PoppyPrincess Fri 30-Nov-12 10:19:35

I think he would like me to go although his mum is going too so he wouldn't be alone.
He was asking me last night about what we want to say we want, when we want them etc and I just told him that's up to him, I don't want him to end up with an arrangement that he's not happy with and blame me for it, but I do see his point that it needs to fit in with the rest of the family.
I think today is more about finding out where he stands legally and what the procedure is rather than making any final decisions about how much he wants them etc.
he is pretty crap at remembering things so maybe it would be best if I went.

Lookingatclouds Fri 30-Nov-12 09:44:55

What would he like you to do? You can be supportive without actually going with him. Presumably you wouldn't be going into the appointment with him, so there's little you can do if you went. I think there's a difference too between detaching and not getting involved. You can detach from wanting a specific outcome or specific action to be taken. That is very much down to him and how things pan out, but you can be there to discuss everything with him and give him an opportunity to talk through how he is feeling. That to me would be far more important than someone accompanying me to an appointment.

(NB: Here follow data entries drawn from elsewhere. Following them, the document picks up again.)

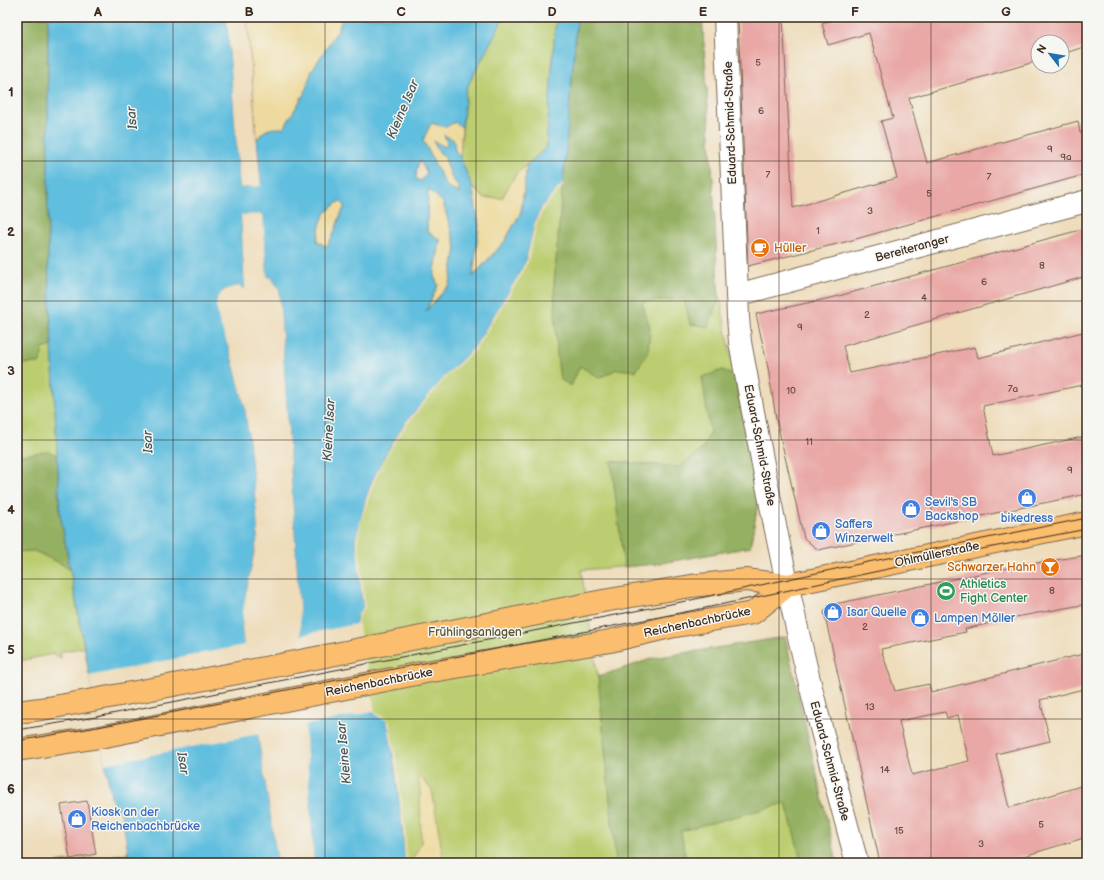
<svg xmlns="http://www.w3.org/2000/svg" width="1104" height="880" font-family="'Balsamiq Sans',sans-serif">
<rect width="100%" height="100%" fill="#f6f6f2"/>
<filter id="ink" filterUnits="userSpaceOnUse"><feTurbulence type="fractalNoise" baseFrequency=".025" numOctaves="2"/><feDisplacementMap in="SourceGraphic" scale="8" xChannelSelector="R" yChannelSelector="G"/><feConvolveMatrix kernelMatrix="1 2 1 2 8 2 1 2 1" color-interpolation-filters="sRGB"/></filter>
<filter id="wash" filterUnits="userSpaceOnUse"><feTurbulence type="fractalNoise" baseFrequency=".012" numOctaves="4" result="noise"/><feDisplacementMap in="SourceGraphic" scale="16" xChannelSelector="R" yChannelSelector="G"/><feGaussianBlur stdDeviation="0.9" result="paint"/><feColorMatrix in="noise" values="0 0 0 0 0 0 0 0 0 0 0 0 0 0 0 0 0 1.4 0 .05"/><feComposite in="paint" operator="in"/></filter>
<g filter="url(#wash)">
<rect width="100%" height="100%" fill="#eedcba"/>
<path fill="#bbcd70" stroke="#7b7c47" d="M17 17H48V261L60 513 84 647 60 652 61 658 53 654 19 661 17 638Z
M504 17H556L546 148 516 174 502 198H484L472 187 460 157 466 89Z
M577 17H702L713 183 718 288 759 498 750 547 656 564 581 570 598 677 654 658 785 637 837 863H405L403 832 373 713 356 621V538L366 499 383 459 542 207 563 183Z"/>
<path fill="#94b062" stroke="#686d40" d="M17 17H48V261L52 346 43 349 40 363 18 364 17 363Z
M577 17H702L713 183 718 288 719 298 708 327 690 324 684 299 642 302 650 328 648 352 636 371 617 369 599 378 580 366 571 386 560 379 557 356 554 283Z
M723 370 735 377 759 498 750 547 656 564 624 567 611 461 679 467 701 450 710 433 702 377Z
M48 451 57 455 60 513 70 568 34 551 17 552 19 573 17 574V456Z
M785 637 837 863H802L786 803 681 831 686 863H616L598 677 654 658Z
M129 853 130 863H56Z"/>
<path fill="#eeda9e" stroke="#94825e" d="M247 17H343L338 30 313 70 305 92 284 129C269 128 265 128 257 140Z
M455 122 462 127 460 157 444 135 448 143 445 147 434 142 437 149 445 158 452 178 459 187V194L446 186 423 140 431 123 446 127Z
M527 165 521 212 505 241 472 277 479 225 472 187 484 198H502L516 174Z
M428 189 443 202 456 248 450 284 425 313 438 285 434 277 440 240 427 231Z
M340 201 345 206 339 218 336 230 327 247 317 241C321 219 321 214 340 201Z
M418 775 432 790 444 863H411L421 843 420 792Z"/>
<path fill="#60bede" stroke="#4e747e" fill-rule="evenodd" d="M48 17H227L240 188 261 185 257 140C265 128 270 128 284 128L305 92 312 70 338 30 343 17H504L466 89 462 127 455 122 446 127 431 123 423 140 446 186 459 194V187L452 178 445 158 437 149 434 141 445 147 447 143 444 135 454 140 455 151 460 157 472 186 479 225 473 277 505 241 521 212 527 165 546 148 556 17H577L563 183 542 207 535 222 526 261 517 278 474 348 446 375 406 422 383 458 372 482 366 499 356 538 363 608 358 614 356 621 373 713 387 720C396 768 402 815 405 863H314L305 739 298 588 279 289 272 279 267 276 262 214 241 216 245 291 239 286 232 287 222 292 217 298V312L231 354 245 407 250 445 257 514 258 536 246 594 242 629 278 863H130L122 815 112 801 60 513 48 261ZM420 161 427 173 421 181 416 179 417 168ZM428 189 443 202 456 248 450 284 426 311 438 285 434 277 440 240 427 231ZM340 201 345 206C338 220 335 234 326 247L317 241C321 219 321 214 340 201Z"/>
<path fill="#eedcba" d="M227 17H229L242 186 259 184 255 140 256 137 261 186 240 188Z
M563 183V186L544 208 537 223 528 262 519 279 476 349 447 376 408 423 384 459 374 483 361 522 358 538 365 608 360 615 358 621 375 712 389 720 398 769 405 831 407 863H405L403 832 396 769 387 720 379 717 373 712 305 725 314 863H312L303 739 296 589 277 290 270 280 265 276 261 216 243 217 247 292 244 293 238 288 232 289 223 294 219 299 218 306 221 320 233 353 247 406 252 445 260 536 248 594 244 629 280 863H278L258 734 105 764 89 676 244 645 242 629 243 611 246 594 258 536 257 514 250 445 245 407 231 354 219 321 216 306 217 298 222 292 227 289 232 287 239 286 245 290 241 215 263 214 267 276 272 279 279 289 301 635 356 624 358 614 363 608 356 538 366 499 372 482 383 459 406 422 446 375 474 348 517 278 526 261 535 222 542 207Z"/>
<g id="blocks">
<path fill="#e9a7a5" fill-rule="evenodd" d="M738 17H783L793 208 897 178 881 121 893 118 869 33 828 45 822 23 844 17H1087V46L1062 54V42H1038V61L909 98 927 163 1078 121 1080 133 1087 131V174L845 242 748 266Z
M1087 228V276L843 346 850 373 975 347 978 358 1087 331V384L983 406 993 456 1087 436V494L818 550 804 538 776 418 768 368 756 314 835 297Z
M1087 555V604L1016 617 965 629 966 632 881 649 895 691 929 684 931 692 1087 653V688L1040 700 1050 741 996 754 1009 808 1087 784V837L1001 863H880L824 612 830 605 1012 567ZM945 712 947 718 958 715 969 761 912 775 899 721Z
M87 801 96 854 70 859 61 805Z"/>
</g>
</g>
<g filter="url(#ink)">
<use href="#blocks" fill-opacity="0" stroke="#7a6855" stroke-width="1"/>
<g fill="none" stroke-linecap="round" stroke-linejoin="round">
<defs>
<path id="minor" d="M725 17 738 317 740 342C762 461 784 579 813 696 827 752 842 807 857 863
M737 295 1087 201"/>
<path id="major" d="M17 712 48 708 93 700 275 666 603 601 691 586 746 580 788 585 1087 523
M17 750 100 737 426 672 610 641 670 627 753 613 788 585"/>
</defs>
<use href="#minor" stroke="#7a6855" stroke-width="24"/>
<use href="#major" stroke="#7a6855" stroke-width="24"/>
<use href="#minor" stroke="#fff" stroke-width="22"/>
<use href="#major" stroke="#fabe6e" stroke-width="22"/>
<path stroke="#3b2a1e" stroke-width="1" d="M17 730 96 717 691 600 868 562 1087 518
M17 741 98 727 705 608 982 549 1087 529"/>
</g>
</g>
<path fill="none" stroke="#3b2a1e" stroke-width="1" stroke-opacity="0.55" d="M173 17V863M325 17V863M476 17V863M628 17V863M779 17V863M931 17V863M17 161H1087M17 301H1087M17 440H1087M17 579H1087M17 719H1087"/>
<defs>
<symbol id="cafe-disc" viewBox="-11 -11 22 22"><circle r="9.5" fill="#e8710a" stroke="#f6f6f2"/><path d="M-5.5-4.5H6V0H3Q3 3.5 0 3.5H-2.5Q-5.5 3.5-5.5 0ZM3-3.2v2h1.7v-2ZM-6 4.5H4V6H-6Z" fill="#fff"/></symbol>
<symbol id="shop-disc" viewBox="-11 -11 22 22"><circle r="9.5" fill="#3f7fe0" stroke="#f6f6f2"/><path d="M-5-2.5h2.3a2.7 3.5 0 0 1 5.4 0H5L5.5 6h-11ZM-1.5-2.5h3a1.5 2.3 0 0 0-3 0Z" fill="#fff"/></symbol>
<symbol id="bar-disc" viewBox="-11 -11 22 22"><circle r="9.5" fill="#e8710a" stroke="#f6f6f2"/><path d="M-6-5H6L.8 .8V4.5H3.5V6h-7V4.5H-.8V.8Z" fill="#fff"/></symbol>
<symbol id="stadium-disc" viewBox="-11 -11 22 22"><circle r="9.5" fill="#2e9e5b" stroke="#f6f6f2"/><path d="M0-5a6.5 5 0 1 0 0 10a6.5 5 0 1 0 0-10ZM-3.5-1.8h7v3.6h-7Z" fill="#fff"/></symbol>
</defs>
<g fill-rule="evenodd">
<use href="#cafe-disc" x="749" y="237" width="22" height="22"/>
<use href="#shop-disc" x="1016" y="487" width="22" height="22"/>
<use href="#shop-disc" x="900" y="498" width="22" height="22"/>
<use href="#shop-disc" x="810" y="520" width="22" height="22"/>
<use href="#bar-disc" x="1039" y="556" width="22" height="22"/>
<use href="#stadium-disc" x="935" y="580" width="22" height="22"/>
<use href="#shop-disc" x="822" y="601" width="22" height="22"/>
<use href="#shop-disc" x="909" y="607" width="22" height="22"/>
<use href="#shop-disc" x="66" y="808" width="22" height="22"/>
</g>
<g text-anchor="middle" stroke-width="3" stroke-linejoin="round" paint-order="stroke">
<g font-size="10" fill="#664940">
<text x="758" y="66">5</text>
<text x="761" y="114">6</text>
<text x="1050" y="152">9</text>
<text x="1066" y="160">9a</text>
<text x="768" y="178">7</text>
<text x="989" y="180">7</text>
<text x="929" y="197">5</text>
<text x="870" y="214">3</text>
<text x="818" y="234">1</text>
<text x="1042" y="269">8</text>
<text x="984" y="285">6</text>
<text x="924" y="301">4</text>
<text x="867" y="318">2</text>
<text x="800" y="330">9</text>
<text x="1013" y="392">7a</text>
<text x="791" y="394">10</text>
<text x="809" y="445">11</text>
<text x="1070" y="473">9</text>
<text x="1052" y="594">8</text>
<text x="865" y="630">2</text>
<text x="870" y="710">13</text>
<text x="885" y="773">14</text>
<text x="1041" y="828">5</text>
<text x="899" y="834">15</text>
<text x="981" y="847">3</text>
</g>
<g font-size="12" fill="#3b2a1e" stroke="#f6f6f2">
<text transform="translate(730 123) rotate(-92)" y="4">Eduard-Schmid-Straße</text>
<text transform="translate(912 248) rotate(-15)" y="4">Bereiteranger</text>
<text transform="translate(760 445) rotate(79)" y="4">Eduard-Schmid-Straße</text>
<text transform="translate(937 554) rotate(-12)" y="4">Ohlmüllerstraße</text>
<text transform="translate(697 622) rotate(-12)" y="4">Reichenbachbrücke</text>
<text transform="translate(379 682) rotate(-11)" y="4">Reichenbachbrücke</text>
<text transform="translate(830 761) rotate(75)" y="4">Eduard-Schmid-Straße</text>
</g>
<g font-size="12" fill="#c56008" stroke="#f6f6f2" text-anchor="start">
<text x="774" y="252">Hüller</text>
<text x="1036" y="571" text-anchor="end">Schwarzer Hahn</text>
</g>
<g font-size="12" fill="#366cbe" stroke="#f6f6f2" text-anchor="start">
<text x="925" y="506">Sevil's SB<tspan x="925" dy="14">Backshop</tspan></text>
<text x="1027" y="522" text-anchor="middle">bikedress</text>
<text x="835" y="528">Saffers<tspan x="835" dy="14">Winzerwelt</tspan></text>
<text x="847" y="616">Isar Quelle</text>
<text x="934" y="622">Lampen Möller</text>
<text x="91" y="816">Kiosk an der<tspan x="91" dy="14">Reichenbachbrücke</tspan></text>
</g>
<g font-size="12" fill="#27864d" stroke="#f6f6f2" text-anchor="start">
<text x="960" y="588">Athletics<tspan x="960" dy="14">Fight Center</tspan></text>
</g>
<g font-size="12" fill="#5b5332" stroke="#f6f6f2">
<text x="475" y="636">Frühlingsanlagen</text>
</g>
<g font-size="13" font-style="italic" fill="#465658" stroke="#f6f6f2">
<text transform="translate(402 109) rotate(-67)" y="5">Kleine Isar</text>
<text transform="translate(131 118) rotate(-95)" y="5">Isar</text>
<text transform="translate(328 430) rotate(-87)" y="5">Kleine Isar</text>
<text transform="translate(147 442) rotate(-92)" y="5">Isar</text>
<text transform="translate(343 753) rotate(-95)" y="5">Kleine Isar</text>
<text transform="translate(184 763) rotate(81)" y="5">Isar</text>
</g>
</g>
<rect width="1104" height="880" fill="none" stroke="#f6f6f2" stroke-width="44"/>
<g transform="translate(1050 54) rotate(301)"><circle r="19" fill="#f6f6f2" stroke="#aba49d"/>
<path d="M0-3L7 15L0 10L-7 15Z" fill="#1f6fb2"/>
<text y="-6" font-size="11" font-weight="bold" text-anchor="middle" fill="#3b2a1e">N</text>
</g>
<rect x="22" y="22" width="1060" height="836" fill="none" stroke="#3b2a1e" stroke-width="1.5"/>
<g font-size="13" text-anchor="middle" font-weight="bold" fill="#3b2a1e">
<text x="98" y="16">A</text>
<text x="249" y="16">B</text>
<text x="401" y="16">C</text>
<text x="552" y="16">D</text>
<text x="703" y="16">E</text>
<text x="855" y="16">F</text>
<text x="1006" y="16">G</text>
<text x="11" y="96">1</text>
<text x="11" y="236">2</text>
<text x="11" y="375">3</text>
<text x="11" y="514">4</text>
<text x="11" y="654">5</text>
<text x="11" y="793">6</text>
</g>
</svg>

PoppyPrincess Fri 30-Nov-12 09:35:23

DP is seeing a solicitor this afternoon about access to his children and I can't decide whether to go or not.
As I've said in a recent thread I am suffering with PND and the stress surrounding his ex and the kids isn't doing me much good so don't know whether to leave DP to fight his own battles.
But I would like to be the supportive partner as its something that is affecting our every day lives plus he is always been very supportive whenever I've got problems.
So do I politely tell him I don't want to get involved in an attempt to detach from the situation or do I be the supportive partner?